Collected data

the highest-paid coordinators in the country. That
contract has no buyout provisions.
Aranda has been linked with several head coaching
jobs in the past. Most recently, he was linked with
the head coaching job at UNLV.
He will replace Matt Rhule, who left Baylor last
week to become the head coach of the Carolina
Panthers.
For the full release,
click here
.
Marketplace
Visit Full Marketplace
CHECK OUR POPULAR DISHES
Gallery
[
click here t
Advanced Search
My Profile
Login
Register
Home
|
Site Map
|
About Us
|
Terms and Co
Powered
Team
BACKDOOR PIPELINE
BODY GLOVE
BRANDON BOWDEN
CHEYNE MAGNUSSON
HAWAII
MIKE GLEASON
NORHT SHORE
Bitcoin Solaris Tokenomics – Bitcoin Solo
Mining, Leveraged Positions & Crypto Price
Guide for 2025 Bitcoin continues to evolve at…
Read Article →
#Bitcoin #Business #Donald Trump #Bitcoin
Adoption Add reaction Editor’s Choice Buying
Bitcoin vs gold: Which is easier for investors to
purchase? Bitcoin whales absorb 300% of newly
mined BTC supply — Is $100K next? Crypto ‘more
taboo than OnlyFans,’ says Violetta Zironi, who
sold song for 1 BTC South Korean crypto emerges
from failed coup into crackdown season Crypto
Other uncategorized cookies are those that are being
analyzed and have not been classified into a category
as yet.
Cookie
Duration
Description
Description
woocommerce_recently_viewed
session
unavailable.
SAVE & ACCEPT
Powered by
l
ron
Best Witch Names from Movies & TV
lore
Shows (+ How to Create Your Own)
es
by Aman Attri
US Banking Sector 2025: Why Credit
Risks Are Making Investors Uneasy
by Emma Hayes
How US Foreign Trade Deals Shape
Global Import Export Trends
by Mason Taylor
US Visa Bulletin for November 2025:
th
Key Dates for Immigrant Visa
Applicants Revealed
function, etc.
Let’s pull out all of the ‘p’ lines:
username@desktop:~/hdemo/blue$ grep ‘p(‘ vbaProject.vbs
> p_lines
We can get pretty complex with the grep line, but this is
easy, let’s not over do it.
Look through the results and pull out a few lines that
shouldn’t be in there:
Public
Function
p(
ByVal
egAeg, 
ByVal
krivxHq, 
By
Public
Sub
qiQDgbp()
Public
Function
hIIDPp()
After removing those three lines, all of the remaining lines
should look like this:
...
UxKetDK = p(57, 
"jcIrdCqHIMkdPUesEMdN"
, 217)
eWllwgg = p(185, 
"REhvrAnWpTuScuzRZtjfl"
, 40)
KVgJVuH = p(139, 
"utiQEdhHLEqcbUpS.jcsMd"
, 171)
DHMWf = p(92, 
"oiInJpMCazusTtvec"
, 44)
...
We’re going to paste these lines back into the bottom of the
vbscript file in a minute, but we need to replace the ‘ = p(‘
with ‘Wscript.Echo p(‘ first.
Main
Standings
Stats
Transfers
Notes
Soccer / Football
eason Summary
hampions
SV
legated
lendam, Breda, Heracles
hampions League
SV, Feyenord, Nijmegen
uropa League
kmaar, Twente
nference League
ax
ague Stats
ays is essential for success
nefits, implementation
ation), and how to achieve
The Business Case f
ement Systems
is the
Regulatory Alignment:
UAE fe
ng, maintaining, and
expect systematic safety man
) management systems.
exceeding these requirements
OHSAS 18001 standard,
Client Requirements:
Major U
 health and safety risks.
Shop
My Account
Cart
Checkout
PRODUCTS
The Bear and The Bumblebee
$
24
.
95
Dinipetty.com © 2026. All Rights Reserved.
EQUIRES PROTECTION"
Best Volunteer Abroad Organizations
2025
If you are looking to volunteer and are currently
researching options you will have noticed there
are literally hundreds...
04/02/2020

Exercise instructions
All lines of the data above must be returned exactly.

The completed task
the highest-paid coordinators in the country. That
contract has no buyout provisions.
Aranda has been linked with several head coaching
jobs in the past. Most recently, he was linked with
the head coaching job at UNLV.
He will replace Matt Rhule, who left Baylor last
week to become the head coach of the Carolina
Panthers.
For the full release,
click here
.
Marketplace
Visit Full Marketplace
CHECK OUR POPULAR DISHES
Gallery
[
click here t
Advanced Search
My Profile
Login
Register
Home
|
Site Map
|
About Us
|
Terms and Co
Powered
Team
BACKDOOR PIPELINE
BODY GLOVE
BRANDON BOWDEN
CHEYNE MAGNUSSON
HAWAII
MIKE GLEASON
NORHT SHORE
Bitcoin Solaris Tokenomics – Bitcoin Solo
Mining, Leveraged Positions & Crypto Price
Guide for 2025 Bitcoin continues to evolve at…
Read Article →
#Bitcoin #Business #Donald Trump #Bitcoin
Adoption Add reaction Editor’s Choice Buying
Bitcoin vs gold: Which is easier for investors to
purchase? Bitcoin whales absorb 300% of newly
mined BTC supply — Is $100K next? Crypto ‘more
taboo than OnlyFans,’ says Violetta Zironi, who
sold song for 1 BTC South Korean crypto emerges
from failed coup into crackdown season Crypto
Other uncategorized cookies are those that are being
analyzed and have not been classified into a category
as yet.
Cookie
Duration
Description
Description
woocommerce_recently_viewed
session
unavailable.
SAVE & ACCEPT
Powered by
l
ron
Best Witch Names from Movies & TV
lore
Shows (+ How to Create Your Own)
es
by Aman Attri
US Banking Sector 2025: Why Credit
Risks Are Making Investors Uneasy
by Emma Hayes
How US Foreign Trade Deals Shape
Global Import Export Trends
by Mason Taylor
US Visa Bulletin for November 2025:
th
Key Dates for Immigrant Visa
Applicants Revealed
function, etc.
Let’s pull out all of the ‘p’ lines:
username@desktop:~/hdemo/blue$ grep ‘p(‘ vbaProject.vbs
> p_lines
We can get pretty complex with the grep line, but this is
easy, let’s not over do it.
Look through the results and pull out a few lines that
shouldn’t be in there:
Public
Function
p(
ByVal
egAeg, 
ByVal
krivxHq, 
By
Public
Sub
qiQDgbp()
Public
Function
hIIDPp()
After removing those three lines, all of the remaining lines
should look like this:
...
UxKetDK = p(57, 
"jcIrdCqHIMkdPUesEMdN"
, 217)
eWllwgg = p(185, 
"REhvrAnWpTuScuzRZtjfl"
, 40)
KVgJVuH = p(139, 
"utiQEdhHLEqcbUpS.jcsMd"
, 171)
DHMWf = p(92, 
"oiInJpMCazusTtvec"
, 44)
...
We’re going to paste these lines back into the bottom of the
vbscript file in a minute, but we need to replace the ‘ = p(‘
with ‘Wscript.Echo p(‘ first.
Main
Standings
Stats
Transfers
Notes
Soccer / Football
eason Summary
hampions
SV
legated
lendam, Breda, Heracles
hampions League
SV, Feyenord, Nijmegen
uropa League
kmaar, Twente
nference League
ax
ague Stats
ays is essential for success
nefits, implementation
ation), and how to achieve
The Business Case f
ement Systems
is the
Regulatory Alignment:
UAE fe
ng, maintaining, and
expect systematic safety man
) management systems.
exceeding these requirements
OHSAS 18001 standard,
Client Requirements:
Major U
 health and safety risks.
Shop
My Account
Cart
Checkout
PRODUCTS
The Bear and The Bumblebee
$
24
.
95
Dinipetty.com © 2026. All Rights Reserved.
EQUIRES PROTECTION"
Best Volunteer Abroad Organizations
2025
If you are looking to volunteer and are currently
researching options you will have noticed there
are literally hundreds...
04/02/2020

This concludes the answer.